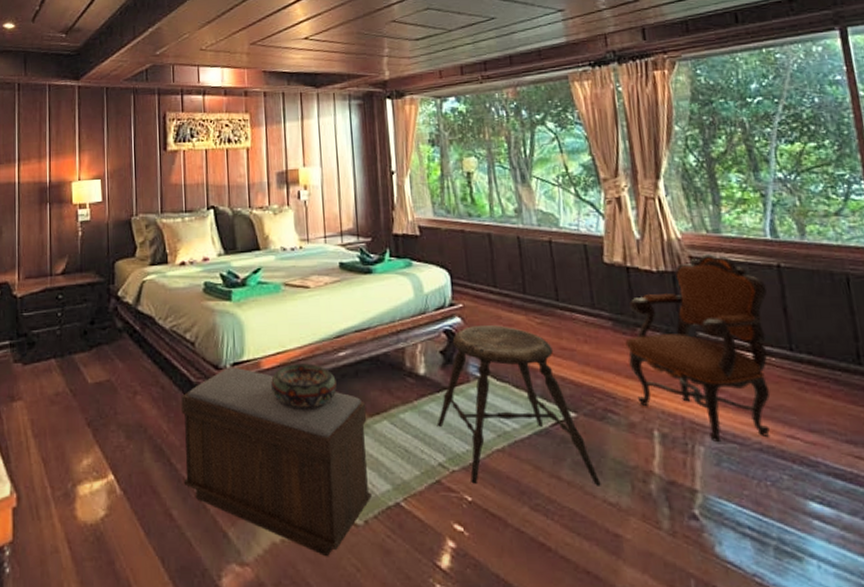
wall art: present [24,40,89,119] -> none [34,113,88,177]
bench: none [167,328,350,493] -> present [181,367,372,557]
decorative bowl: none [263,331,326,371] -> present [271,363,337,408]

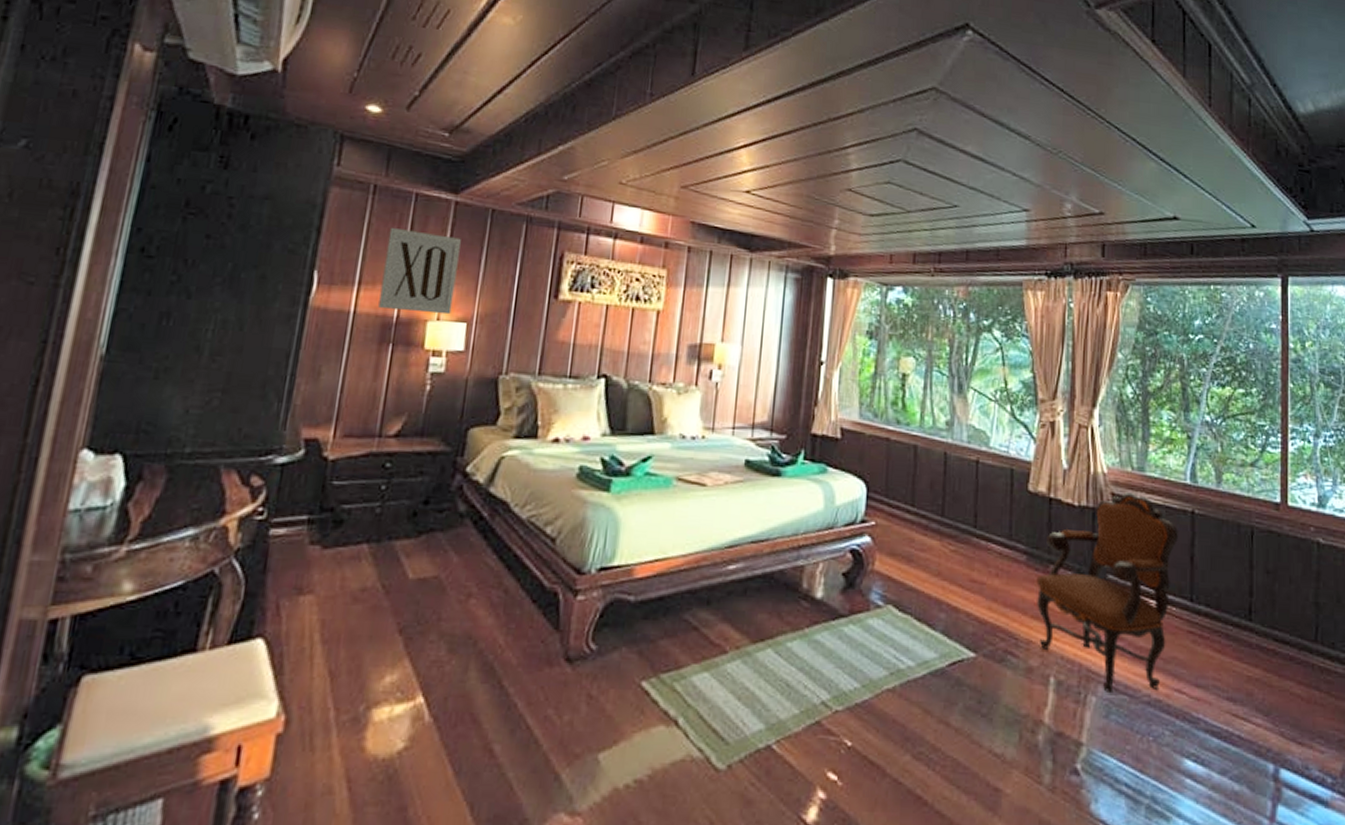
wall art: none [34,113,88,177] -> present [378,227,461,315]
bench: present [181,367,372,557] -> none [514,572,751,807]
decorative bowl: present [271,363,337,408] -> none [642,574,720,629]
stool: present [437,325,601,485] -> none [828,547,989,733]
--- --- ---
> **EXERCISE INSTRUCTIONS**
Reproduce all of the entries word for word, skipping any pictures they hold.

> **ANSWER TO THIS EXERCISE**
wall art: present [24,40,89,119] -> none [34,113,88,177]
bench: none [167,328,350,493] -> present [181,367,372,557]
decorative bowl: none [263,331,326,371] -> present [271,363,337,408]

wall art: none [34,113,88,177] -> present [378,227,461,315]
bench: present [181,367,372,557] -> none [514,572,751,807]
decorative bowl: present [271,363,337,408] -> none [642,574,720,629]
stool: present [437,325,601,485] -> none [828,547,989,733]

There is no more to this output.